▶ [Exercise]
Report each line of the data that has "expect" somewhere in it.
########
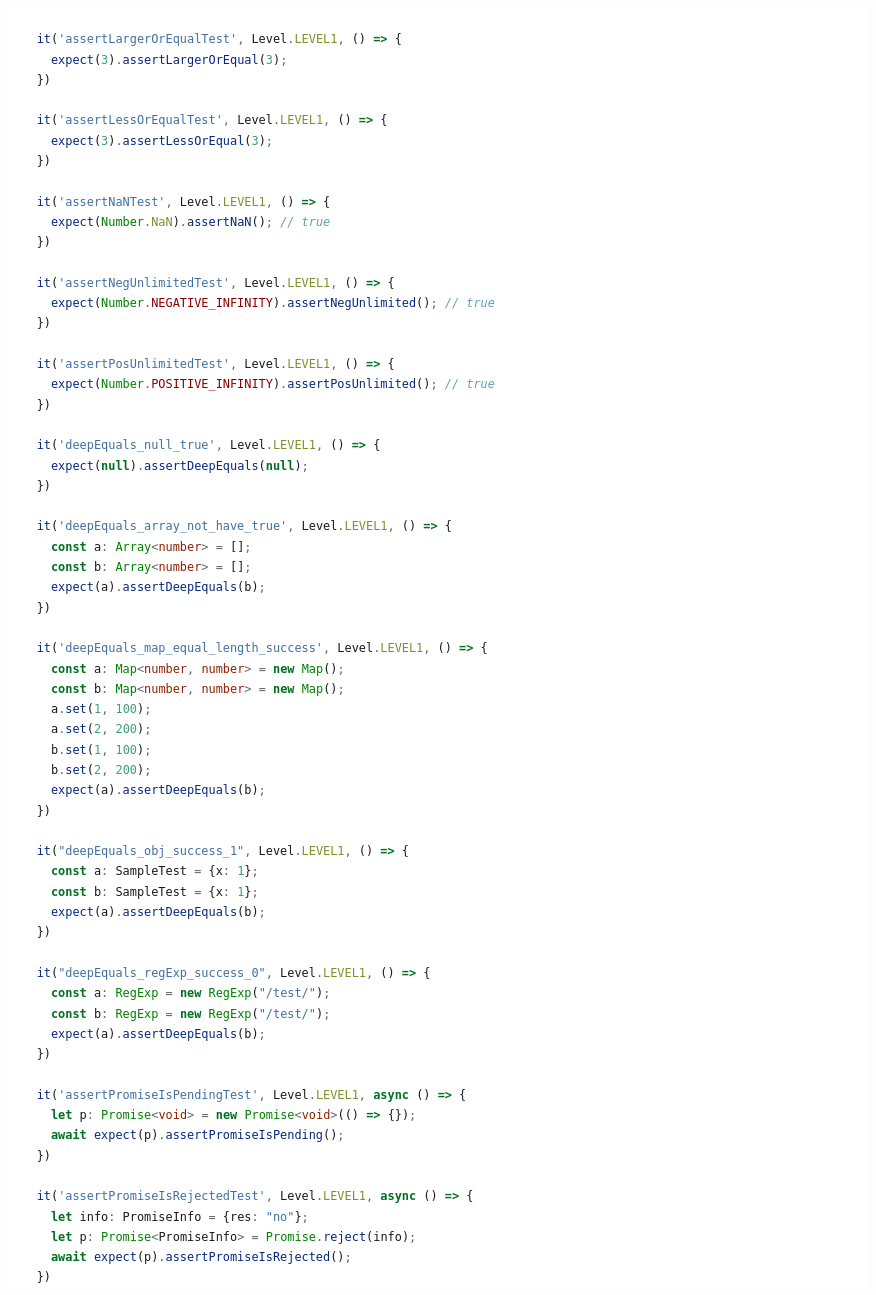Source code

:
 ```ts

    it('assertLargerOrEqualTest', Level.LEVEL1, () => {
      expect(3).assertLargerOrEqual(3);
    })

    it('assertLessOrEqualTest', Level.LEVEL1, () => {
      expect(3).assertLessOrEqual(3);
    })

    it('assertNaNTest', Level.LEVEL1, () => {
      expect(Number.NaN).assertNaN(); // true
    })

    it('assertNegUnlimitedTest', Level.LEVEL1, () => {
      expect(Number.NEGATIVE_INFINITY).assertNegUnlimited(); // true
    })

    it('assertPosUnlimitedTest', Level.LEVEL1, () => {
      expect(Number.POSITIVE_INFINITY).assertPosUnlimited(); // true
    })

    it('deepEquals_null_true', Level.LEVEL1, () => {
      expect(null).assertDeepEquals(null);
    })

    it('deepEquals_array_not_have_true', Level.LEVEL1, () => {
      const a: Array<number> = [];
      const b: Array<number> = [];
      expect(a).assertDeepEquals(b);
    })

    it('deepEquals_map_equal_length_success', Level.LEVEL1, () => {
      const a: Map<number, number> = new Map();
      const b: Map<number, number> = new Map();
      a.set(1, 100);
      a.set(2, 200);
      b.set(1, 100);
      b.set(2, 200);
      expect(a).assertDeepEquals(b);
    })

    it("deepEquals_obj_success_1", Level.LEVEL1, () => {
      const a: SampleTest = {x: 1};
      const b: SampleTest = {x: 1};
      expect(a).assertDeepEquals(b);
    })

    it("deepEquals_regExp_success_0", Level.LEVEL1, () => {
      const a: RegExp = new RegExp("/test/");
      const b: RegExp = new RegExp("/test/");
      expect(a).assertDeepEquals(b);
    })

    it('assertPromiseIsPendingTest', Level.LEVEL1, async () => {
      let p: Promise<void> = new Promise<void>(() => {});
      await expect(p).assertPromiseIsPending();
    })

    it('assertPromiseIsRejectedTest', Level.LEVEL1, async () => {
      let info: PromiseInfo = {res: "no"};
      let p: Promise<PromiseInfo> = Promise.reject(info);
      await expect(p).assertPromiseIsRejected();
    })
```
########
▶ [Result of this exercise]
      expect(3).assertLargerOrEqual(3);
      expect(3).assertLessOrEqual(3);
      expect(Number.NaN).assertNaN(); // true
      expect(Number.NEGATIVE_INFINITY).assertNegUnlimited(); // true
      expect(Number.POSITIVE_INFINITY).assertPosUnlimited(); // true
      expect(null).assertDeepEquals(null);
      expect(a).assertDeepEquals(b);
      expect(a).assertDeepEquals(b);
      expect(a).assertDeepEquals(b);
      expect(a).assertDeepEquals(b);
      await expect(p).assertPromiseIsPending();
      await expect(p).assertPromiseIsRejected();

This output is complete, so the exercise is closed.